2) My recent interest in Jeff Frankel’s idea that commodity exporters should peg their currency to the price of the main export (PEP) has made me think about the connect between floating exchange rates and what monetary target the central bank operates. Frankel in one of his papers shows that historically there has been a rather high positive correlation between higher import prices and monetary tightening (currency appreciation) in countries with floating exchange rates and inflation targeting. The mechanism is clear – strict inflation targeting central banks an increase in import prices will cause headline inflation to increase as the aggregate supply curve shots to the left and as the central bank does not differentiate between supply shocks and nominal shocks it will react to a negative supply shock by tightening monetary policy causing the currency to strengthen. Any Market Monetarist would of course tell you that central banks should not react to supply shocks and should allow higher import prices to feed through to higher inflation – this is basically George Selgin’s productivity norm. Very few central banks allow this to happen – just remember the ECB’s two ill-fated rate hikes in 2011, which primarily was a response to higher import prices. Sad, but true.

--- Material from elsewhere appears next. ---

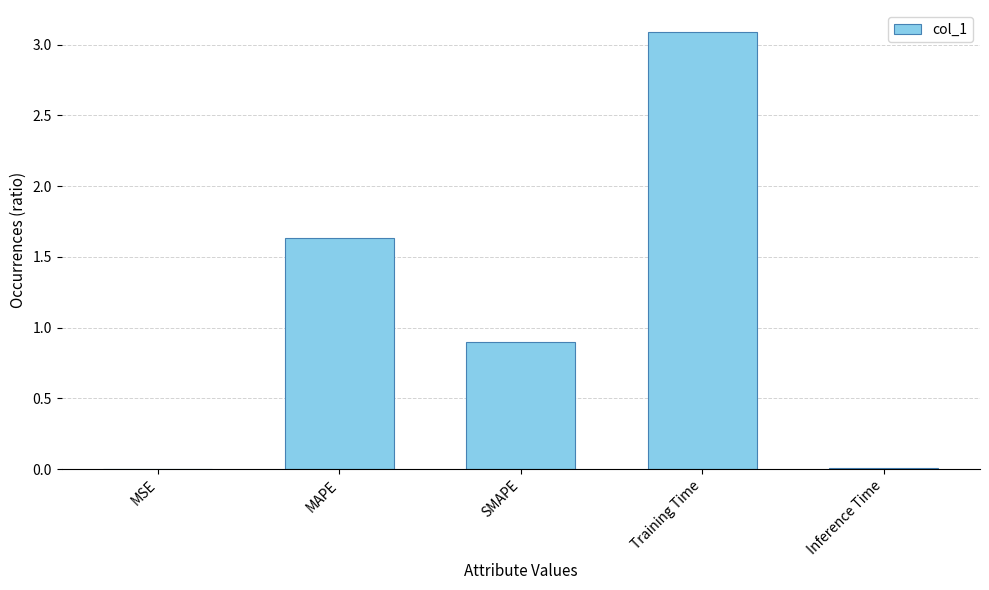

At which label is the value closest to 1?

SMAPE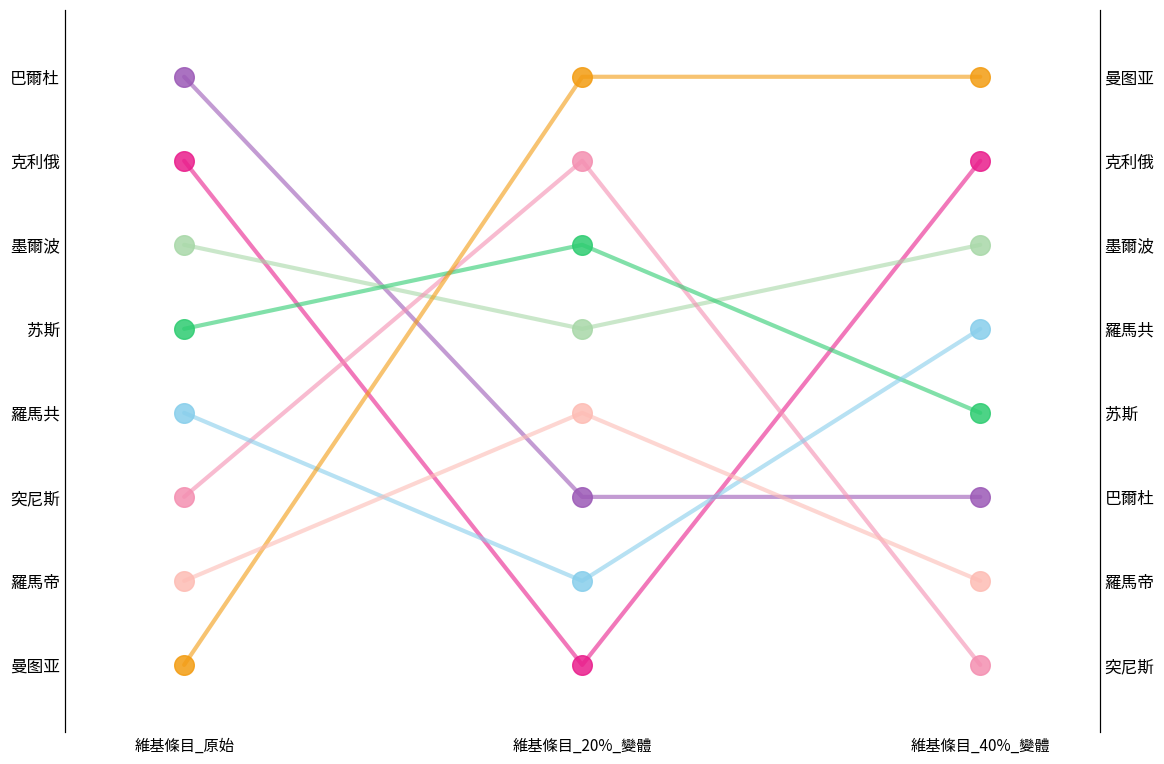

Is the value of 苏斯 at 維基條目_40%_變體 greater than the value of 突尼斯 at 維基條目_20%_變體?

Yes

3) Scott Sumner tells us that monetary policy works with long and variable leads. Expectations are tremendously important for the monetary transmission mechanism. One of the main channels by which monetary policy works in a small-open economy  – with long and variable leads – is the exchange rate channel. Taking the point 2 into consideration any investor would expect the ECB to tighten monetary policy  in responds to a negative supply shock in the form of a increase in import prices. Therefore, we would get an automatic strengthening of the euro if for example oil prices rose. The more credible an inflation target’er the central bank is the stronger the strengthening of the currency. On the other hand if the central bank is not targeting inflation, but instead export prices as Frankel is suggesting or the NGDP level then the currency would not “automatically” tend to strengthen in responds to higher oil prices. Hence, the correlation between the currency and import prices strictly depends on what monetary policy rule is in place.

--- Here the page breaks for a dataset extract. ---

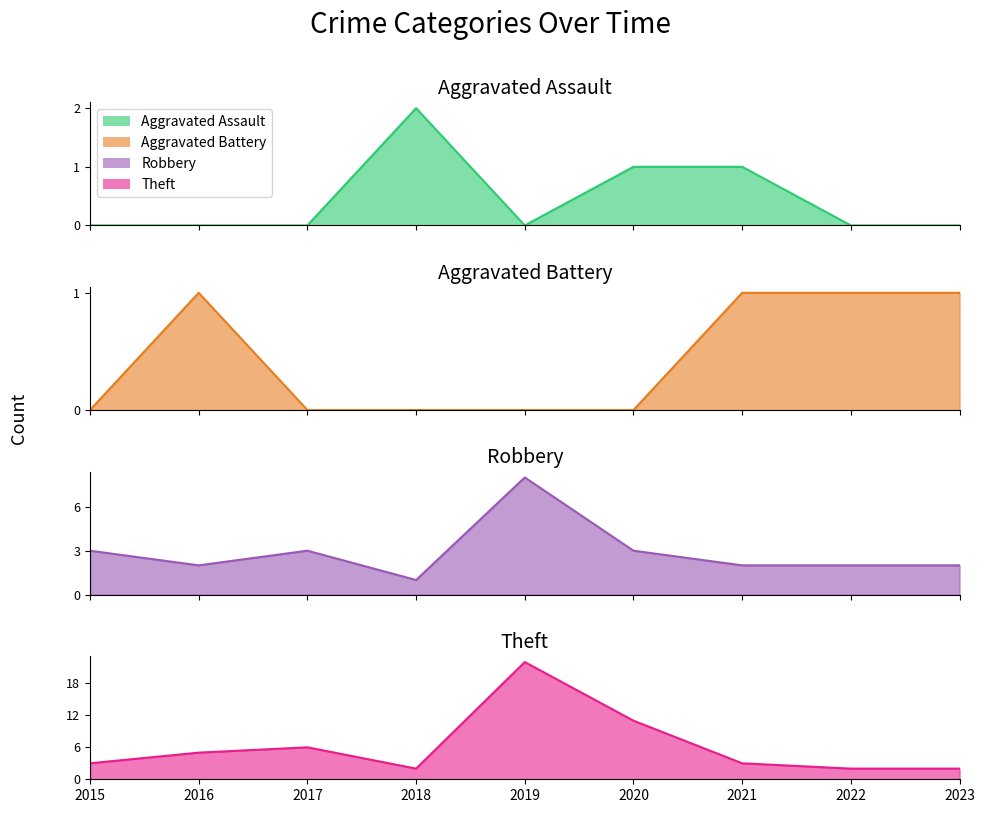

What are all the series names shown in the legend?

Aggravated Assault, Aggravated Battery, Robbery, Theft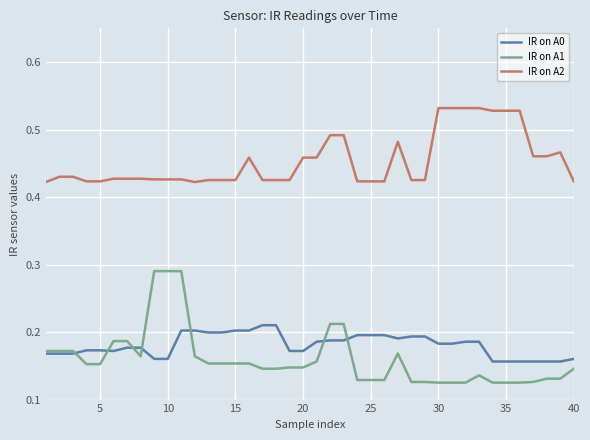

Which series has the widest spread of values?

IR on A1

These three point leads me to the conclusion that inflation targeting really just is a stealth version of the fear-of-floating. So why is that? Well, normally we would talk about the fear-of-floating when the central bank acts and cut rates in responds to the currency strengthening (at a point in time when the state of the economy does not warrant a rate cut). However, in a world of forward-looking investors the currency tends move as-if we had the old-fashioned form of fear-of-floating – it might be that higher oil prices leads to a strengthening of the Norwegian krone, but expectations of interest rate cuts will curb the strengthen of NOK. Similarly the euro is likely to be stronger than it otherwise would have been when oil prices rise as the ECB again and again has demonstrated the it reacts to negative supply shocks with monetary easing.

Exchange rates are not truly floating when we target inflation 

And this lead me to my conclusion. We cannot fundamentally say that currencies are truly floating as long as central banks continue to react to higher import prices due to inflation targeting mandates. We might formally have laid behind us the days of managed exchange rates (at least in North America and Europe), but de facto we have reintroduced it with inflation targeting. As a consequence monetary policy becomes excessively easy (tight) when import prices are dropping (increasing) and this is the recipe for boom-bust. Therefore, floating exchange rates and inflation targeting is not that happy a couple it often is made out to be and we can fundamentally only talk about truly floating exchange rates when monetary policy cease to react to supply shocks.

Therefore, the best way to ensure true exchange rates flexibility is through NGDP level targeting and if we want to manage exchange rates then at least do it by targeting the export price rather than the import price.